State PSC gives county authority to create agency to purchase electricity for residents


Maryland's Public Service Commission gave Howard County the authority yesterday to create a countywide electricity purchasing co-op for residents, which the County Council had requested last month.

The move is largely symbolic for now. Under the rate deal in force, customers pay BGE far less than market rates through the end of next year, and the creation of a Howard purchasing co-op would not be expected until a new county administration takes office in December.

But county officials wanted to have the authority to set up a co-op in case of a spike in rates. To do so, they required a declaration by the PSC that there is a lack of competition on electricity rates in Howard. No other counties have sought such a declaration.

Under state law, governments may not form residential co-ops without that PSC declaration, though business and private groups may.

The Columbia Association, the homeowners group that operates Columbia, for example, is also exploring formation of an energy co-op.

"There will be no bidders because nobody's going to want to bid against this cap," said Tom O'Connor, chairman of the Columbia Association board.

Under the Rate Stabilization Plan approved by the General Assembly, all BGE customers are charged the full 72 percent increase, which will show on their bills. But customers get a credit, lowering the higher amount they pay to about a 15 percent increase. Consumers will also pay BGE for its deferred costs over the next decade, starting in January.

Bethany Gill, a spokeswoman for the state's Public Service Commission, said that if a utility company could be found to sell energy at a lower price, BGE customers still might see a savings on the decade-long reimbursement payments.

"The payback could be slightly less," she said, though under current circumstances "competition may still not develop" until the rates that customers pay reach market level.

Howard County Councilman Ken Ulman, the west Columbia Democrat who introduced the resolution asking for the PSC go-ahead, was eager to claim the credit yesterday.

"I continue to hear from my constituents, especially seniors, how concerned they are about how rate hikes will impact their day-to-day lives.

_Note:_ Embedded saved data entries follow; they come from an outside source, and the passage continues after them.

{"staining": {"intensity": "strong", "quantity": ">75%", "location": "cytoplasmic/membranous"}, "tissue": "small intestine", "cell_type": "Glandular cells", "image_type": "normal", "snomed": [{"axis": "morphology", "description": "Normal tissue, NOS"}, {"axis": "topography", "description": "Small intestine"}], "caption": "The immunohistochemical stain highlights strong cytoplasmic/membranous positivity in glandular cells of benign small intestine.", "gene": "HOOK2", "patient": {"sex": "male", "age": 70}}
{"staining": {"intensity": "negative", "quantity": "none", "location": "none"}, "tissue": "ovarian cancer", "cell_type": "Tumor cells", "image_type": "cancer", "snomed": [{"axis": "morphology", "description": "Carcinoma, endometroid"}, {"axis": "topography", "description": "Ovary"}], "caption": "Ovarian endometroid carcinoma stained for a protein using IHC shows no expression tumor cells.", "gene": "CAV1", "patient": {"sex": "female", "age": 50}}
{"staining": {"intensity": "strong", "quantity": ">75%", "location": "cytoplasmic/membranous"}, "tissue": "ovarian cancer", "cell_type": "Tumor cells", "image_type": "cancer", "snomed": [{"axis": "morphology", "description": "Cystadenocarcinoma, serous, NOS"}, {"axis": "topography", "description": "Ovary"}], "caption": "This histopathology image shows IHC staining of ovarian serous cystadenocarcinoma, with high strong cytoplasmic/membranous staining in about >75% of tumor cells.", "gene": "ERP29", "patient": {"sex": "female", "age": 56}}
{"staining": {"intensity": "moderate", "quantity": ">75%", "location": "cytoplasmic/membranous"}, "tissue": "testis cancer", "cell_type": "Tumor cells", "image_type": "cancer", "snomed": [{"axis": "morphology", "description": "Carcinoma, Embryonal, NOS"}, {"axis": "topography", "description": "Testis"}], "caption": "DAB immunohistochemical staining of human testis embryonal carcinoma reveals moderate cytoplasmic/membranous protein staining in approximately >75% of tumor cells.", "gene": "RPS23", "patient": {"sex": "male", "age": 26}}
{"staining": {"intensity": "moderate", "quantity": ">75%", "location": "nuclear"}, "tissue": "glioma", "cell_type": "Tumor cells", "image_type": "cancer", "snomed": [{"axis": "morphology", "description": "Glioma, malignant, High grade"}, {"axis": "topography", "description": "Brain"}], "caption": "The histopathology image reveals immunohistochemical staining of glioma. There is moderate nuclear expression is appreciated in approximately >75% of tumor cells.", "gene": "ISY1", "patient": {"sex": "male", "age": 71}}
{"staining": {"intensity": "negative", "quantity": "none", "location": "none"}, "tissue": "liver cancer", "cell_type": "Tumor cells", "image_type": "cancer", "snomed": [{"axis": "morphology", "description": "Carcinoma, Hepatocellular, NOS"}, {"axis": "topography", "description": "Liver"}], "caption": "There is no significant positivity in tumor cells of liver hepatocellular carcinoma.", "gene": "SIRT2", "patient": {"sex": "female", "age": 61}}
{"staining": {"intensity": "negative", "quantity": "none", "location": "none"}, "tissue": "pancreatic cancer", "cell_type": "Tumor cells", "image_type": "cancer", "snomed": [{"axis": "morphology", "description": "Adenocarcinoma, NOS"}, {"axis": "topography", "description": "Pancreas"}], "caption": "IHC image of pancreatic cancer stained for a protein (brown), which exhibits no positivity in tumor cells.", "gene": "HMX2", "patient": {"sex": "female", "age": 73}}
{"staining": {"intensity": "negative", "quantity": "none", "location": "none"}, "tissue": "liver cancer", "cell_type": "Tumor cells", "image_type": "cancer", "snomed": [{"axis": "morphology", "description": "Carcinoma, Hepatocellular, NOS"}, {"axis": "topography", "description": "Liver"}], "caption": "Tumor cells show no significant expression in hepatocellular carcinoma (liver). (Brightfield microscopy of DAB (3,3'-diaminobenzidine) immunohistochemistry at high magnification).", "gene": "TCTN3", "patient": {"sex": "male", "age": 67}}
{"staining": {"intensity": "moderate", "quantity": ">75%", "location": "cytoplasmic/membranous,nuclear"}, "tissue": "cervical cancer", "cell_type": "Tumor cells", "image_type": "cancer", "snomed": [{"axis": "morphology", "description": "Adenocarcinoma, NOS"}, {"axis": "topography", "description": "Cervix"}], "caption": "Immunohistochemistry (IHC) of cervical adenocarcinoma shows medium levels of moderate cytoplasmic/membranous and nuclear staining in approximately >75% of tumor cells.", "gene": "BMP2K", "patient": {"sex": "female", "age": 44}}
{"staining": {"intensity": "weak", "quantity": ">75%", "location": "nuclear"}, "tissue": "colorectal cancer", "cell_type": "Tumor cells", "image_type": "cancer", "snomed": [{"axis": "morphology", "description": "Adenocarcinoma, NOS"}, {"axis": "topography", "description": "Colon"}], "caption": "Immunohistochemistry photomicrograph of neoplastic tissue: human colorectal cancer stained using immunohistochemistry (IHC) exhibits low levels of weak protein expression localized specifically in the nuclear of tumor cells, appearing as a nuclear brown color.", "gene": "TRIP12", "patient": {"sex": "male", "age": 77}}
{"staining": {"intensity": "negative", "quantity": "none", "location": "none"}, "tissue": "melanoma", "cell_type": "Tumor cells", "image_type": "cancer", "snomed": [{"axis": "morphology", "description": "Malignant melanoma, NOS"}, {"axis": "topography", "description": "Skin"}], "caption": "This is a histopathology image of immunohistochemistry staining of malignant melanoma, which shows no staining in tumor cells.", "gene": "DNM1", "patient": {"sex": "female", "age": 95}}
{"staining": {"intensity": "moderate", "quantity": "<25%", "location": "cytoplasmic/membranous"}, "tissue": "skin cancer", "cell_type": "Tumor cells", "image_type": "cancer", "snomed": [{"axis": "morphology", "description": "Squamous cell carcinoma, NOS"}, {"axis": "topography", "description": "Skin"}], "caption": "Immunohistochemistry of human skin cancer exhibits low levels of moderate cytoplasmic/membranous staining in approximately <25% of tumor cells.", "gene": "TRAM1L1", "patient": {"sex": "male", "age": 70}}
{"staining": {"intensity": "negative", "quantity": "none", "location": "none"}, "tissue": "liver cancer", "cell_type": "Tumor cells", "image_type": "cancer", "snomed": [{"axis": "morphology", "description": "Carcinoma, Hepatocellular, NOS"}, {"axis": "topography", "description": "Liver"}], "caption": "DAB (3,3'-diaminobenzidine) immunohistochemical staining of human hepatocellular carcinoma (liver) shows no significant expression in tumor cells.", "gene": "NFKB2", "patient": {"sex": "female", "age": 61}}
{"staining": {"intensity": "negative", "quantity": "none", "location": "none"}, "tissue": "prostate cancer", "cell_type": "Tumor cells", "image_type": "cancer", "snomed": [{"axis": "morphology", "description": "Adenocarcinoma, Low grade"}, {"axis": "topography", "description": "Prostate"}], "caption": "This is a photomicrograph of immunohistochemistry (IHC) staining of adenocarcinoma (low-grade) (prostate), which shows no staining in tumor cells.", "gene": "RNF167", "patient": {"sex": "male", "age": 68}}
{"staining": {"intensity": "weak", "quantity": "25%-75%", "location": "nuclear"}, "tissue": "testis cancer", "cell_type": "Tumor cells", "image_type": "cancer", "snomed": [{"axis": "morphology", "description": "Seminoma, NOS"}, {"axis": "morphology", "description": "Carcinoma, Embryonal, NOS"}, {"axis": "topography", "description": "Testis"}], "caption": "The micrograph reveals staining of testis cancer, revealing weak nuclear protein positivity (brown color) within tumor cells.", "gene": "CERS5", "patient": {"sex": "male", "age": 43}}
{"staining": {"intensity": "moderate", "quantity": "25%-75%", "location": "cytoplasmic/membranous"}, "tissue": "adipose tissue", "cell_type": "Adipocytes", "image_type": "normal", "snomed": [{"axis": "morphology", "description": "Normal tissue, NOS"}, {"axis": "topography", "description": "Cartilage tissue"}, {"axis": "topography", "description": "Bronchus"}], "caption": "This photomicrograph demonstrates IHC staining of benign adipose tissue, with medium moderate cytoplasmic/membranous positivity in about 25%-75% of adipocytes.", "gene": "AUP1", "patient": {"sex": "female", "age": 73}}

Allowing cooperative buying won't eliminate the increase, but it will certainly lessen it," he said in a statement.

If Ulman's campaign to become Howard County executive is successful, he said, he will begin work on a co-op after the new administration takes office in December.

But the co-op idea doesn't necessarily rest solely on Ulman's election chances.

Council Chairman Christopher J. Merdon, an Ellicott City Republican who is also running for county executive, supported the resolution too, though he was not available for comment yesterday on what he would do if he wins election in November.